TEXTO PARA ANÁLISE =>

Quando qualquer meio de prova, não dotado de força probatória especial atribuída por lei, crie no espírito do julgador a convicção da existência de um facto, diz-se que foi feita prova bastante – ou que há prova suficiente – desse facto.
Se, porém, a esse meio de prova um outro sobrevier que crie no espírito do julgador a dúvida sobre a existência do facto, a prova deste facto desapareceu, como que se desfez. Nesse sentido se afirma que a prova bastante cede perante simples contraprova, ou seja, em face do elemento probatório que, sem convencer o julgador do facto oposto (da inexistência do facto), cria no seu espírito a dúvida séria sobre a existência do facto.
Assim, se a parte onerada com a prova de um facto conseguir, através de testemunhas, de peritos ou de qualquer outro meio de prova, persuadir o julgador da existência do facto, ela preencheu o ónus que sobre si recaía. Porém, se a parte contrária (ou o próprio tribunal) trouxer ao processo qualquer outro elemento probatório de sinal oposto, que deixe o juiz na dúvida sobre a existência do facto, dir-se-á que ele fez contraprova; e mais se não exigirá para destruir a prova bastante realizada pelo onerado, para neutralizá-la […]>>.
O art.º 400.º, n.º 2, corpo, do CPP manda atender também aos “elementos constantes dos autos” para efeitos de verificação do vício de erro notório na apreciação da prova.
Portanto, todos os elementos probatórios examinados em sede própria pelo Ente Julgador ora recorrido também têm que ser examinados na presente sede recursória, para se poder aquilatar da ocorrência ou não desse vício de julgamento de factos.
No caso dos autos, da leitura da fundamentação probatória da decisão recorrida, vê-se que o Tribunal já explicou, até com detalhes, o processo da formação da sua livre convicção sobre os factos constitutivos do objecto probando dos autos. E vistos, em global e de modo crítico, todos os elementos probatórios dos autos examinados pelo Tribunal a quo como tal referidos na fundamentação probatória do aresto recorrido, é evidente que esse Tribunal não violou qualquer norma jurídica sobre o valor das provas, nem violou qualquer regra da experiência da vida humana, nem violou quaisquer leges artis a observar no julgamento da matéria de facto, porquanto o resultado do julgamento de factos a que chegou esse Tribunal sentenciador não é desrazóavel. Por isso, improcede o assacado vício de erro notório na apreciação da prova.

DADOS DE ORIGEM =>
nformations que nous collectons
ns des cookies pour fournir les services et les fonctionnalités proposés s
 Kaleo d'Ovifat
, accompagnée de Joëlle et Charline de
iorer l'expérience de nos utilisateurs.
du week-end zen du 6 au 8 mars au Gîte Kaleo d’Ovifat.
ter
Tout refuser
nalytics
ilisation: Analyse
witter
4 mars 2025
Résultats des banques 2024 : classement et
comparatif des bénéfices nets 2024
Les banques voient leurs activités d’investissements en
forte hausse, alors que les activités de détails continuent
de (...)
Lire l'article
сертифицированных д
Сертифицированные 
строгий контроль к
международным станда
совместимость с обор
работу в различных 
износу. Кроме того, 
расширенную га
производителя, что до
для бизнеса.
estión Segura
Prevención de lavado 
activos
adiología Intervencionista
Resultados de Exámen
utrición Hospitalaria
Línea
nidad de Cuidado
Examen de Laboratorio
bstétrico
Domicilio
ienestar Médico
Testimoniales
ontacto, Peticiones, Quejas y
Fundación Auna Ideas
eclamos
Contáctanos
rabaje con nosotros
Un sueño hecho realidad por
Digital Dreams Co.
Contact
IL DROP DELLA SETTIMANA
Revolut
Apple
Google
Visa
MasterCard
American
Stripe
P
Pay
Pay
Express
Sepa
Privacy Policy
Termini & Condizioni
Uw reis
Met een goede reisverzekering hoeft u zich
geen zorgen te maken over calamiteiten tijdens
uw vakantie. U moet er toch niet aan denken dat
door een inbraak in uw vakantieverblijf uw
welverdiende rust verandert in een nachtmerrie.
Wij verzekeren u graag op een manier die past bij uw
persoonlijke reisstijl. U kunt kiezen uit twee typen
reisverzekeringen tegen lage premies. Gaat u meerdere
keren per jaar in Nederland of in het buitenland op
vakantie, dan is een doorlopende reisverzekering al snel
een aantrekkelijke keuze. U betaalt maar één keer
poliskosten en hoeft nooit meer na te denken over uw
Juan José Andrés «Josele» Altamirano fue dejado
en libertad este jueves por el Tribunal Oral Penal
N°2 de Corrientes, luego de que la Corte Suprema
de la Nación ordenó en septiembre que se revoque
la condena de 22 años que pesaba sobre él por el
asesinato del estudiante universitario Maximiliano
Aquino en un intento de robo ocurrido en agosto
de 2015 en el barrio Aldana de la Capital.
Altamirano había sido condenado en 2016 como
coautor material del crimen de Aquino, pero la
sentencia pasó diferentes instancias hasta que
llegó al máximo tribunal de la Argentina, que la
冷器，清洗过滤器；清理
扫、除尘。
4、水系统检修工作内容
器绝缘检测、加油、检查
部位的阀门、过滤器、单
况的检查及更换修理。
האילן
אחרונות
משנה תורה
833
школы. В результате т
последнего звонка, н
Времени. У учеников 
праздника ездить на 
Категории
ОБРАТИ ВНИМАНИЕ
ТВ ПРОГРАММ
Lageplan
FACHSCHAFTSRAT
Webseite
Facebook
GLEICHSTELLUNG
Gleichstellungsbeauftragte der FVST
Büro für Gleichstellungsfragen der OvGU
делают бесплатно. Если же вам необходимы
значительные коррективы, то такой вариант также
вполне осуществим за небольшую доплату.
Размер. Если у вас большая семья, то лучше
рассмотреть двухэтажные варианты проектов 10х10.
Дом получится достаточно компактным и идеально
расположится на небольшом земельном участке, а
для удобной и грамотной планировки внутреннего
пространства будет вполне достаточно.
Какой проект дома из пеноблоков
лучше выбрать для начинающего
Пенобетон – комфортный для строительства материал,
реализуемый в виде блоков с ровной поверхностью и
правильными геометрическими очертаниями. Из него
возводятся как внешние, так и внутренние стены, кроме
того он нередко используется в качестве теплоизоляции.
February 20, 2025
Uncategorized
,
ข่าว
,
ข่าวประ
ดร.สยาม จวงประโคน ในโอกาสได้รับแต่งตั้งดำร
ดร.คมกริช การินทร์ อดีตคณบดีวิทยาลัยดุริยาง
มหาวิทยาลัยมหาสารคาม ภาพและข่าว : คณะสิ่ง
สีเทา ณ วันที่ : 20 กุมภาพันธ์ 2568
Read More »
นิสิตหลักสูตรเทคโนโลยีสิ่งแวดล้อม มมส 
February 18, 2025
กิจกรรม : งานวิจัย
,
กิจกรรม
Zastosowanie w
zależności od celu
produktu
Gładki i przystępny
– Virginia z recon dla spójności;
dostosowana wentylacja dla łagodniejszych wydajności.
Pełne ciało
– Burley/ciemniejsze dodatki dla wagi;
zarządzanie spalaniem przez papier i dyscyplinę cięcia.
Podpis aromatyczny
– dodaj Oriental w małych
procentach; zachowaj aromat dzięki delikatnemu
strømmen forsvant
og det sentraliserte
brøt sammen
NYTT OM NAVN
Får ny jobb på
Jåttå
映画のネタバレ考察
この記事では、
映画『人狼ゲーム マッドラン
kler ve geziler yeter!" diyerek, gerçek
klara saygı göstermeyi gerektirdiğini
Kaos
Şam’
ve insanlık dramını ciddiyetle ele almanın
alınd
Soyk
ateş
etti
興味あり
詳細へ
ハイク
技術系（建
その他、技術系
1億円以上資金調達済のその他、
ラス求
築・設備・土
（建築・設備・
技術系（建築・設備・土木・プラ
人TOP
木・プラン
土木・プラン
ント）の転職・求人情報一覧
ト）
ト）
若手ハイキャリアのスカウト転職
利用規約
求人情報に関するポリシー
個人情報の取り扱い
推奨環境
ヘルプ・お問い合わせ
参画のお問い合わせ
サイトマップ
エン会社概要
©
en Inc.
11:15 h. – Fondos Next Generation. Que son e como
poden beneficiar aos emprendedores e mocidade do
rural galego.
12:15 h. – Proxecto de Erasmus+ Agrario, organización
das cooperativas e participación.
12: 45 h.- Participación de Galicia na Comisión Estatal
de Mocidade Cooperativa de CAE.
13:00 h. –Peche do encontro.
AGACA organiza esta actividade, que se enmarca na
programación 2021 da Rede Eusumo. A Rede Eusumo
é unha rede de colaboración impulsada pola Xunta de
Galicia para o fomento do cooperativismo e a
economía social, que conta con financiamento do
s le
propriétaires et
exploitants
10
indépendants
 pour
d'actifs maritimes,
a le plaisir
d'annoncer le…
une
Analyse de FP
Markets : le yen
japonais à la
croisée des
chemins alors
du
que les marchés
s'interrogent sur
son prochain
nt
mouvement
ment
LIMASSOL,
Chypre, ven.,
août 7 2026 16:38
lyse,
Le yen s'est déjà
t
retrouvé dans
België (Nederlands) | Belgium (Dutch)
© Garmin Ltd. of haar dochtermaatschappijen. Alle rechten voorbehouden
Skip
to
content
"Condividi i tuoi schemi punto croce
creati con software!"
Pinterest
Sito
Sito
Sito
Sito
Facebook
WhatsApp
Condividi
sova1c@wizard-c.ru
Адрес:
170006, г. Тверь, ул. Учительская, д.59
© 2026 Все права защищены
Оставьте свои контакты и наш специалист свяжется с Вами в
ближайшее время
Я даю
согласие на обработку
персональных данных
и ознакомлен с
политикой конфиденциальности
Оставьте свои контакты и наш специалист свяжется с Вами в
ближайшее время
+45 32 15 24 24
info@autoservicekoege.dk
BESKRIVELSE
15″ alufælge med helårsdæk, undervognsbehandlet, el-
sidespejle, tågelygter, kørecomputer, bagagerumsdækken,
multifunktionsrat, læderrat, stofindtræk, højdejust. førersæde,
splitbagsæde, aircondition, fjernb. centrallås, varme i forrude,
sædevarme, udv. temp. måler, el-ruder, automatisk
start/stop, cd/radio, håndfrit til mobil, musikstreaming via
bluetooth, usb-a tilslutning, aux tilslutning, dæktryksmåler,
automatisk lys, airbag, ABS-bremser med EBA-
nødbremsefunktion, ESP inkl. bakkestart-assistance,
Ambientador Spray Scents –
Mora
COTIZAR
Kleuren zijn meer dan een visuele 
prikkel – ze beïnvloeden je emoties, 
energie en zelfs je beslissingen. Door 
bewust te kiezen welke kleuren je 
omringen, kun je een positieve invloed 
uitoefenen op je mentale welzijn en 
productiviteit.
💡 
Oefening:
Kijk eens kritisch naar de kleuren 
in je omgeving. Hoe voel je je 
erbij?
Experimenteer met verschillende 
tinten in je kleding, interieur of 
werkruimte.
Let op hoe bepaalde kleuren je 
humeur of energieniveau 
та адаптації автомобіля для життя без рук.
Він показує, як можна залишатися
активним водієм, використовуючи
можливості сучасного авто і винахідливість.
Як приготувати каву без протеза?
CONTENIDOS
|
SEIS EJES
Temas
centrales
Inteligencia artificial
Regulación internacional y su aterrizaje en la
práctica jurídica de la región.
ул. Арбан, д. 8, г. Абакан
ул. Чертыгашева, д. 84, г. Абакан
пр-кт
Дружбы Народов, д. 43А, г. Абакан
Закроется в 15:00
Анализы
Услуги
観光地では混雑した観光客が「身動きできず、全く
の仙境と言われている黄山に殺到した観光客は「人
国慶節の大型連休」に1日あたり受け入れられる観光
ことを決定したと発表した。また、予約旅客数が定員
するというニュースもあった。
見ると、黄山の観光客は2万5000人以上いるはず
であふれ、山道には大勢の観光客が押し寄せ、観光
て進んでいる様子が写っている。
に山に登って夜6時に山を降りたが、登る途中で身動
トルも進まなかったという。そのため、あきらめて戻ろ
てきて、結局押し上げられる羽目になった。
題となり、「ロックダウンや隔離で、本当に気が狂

TAREFA => Continue o texto sobre o erro notório na apreciação da prova a partir da sua última frase.

RESPOSTA =>
Com base na matéria de facto dada por provada em primeira instância, o Tribunal a quo considerou que o arguido condutor foi o único culpado pela produção do acidente de viação.
Para o presente Tribunal ad quem, em face da factualidade descrita como provada (sem qualquer erro notório na apreciação da prova, nos termos acima analisados), da qual se sobressaem os factos provados 3 a 5, aliás já bem demonstrativos da culpa exclusiva do arguido condutor pela produção do acidente de viação em causa, é de subscrever todo o juízo de valor e considerações pertinentes já emitidos pelo Tribunal sentenciador (e expressos nos últimos cinco parágrafos da fundamentação probatória do aresto recorrido, concretamente nas páginas 16 a 17 do respectivo texto, a fls. 433v a 434 dos autos), por essas considerações já rebaterem lógica e congruentemente toda a tese defendida pela recorrente na questão da culpa pela ocorrência do acidente.
Há, pois, que louvar o acórdão recorrido, nos termos permitidos pelo art.o 631.o, n.o 5, do Código de Processo Civil, ex vi do art.o 4.o do CPP, sem mais indagação por desnecessária ou prejudicada.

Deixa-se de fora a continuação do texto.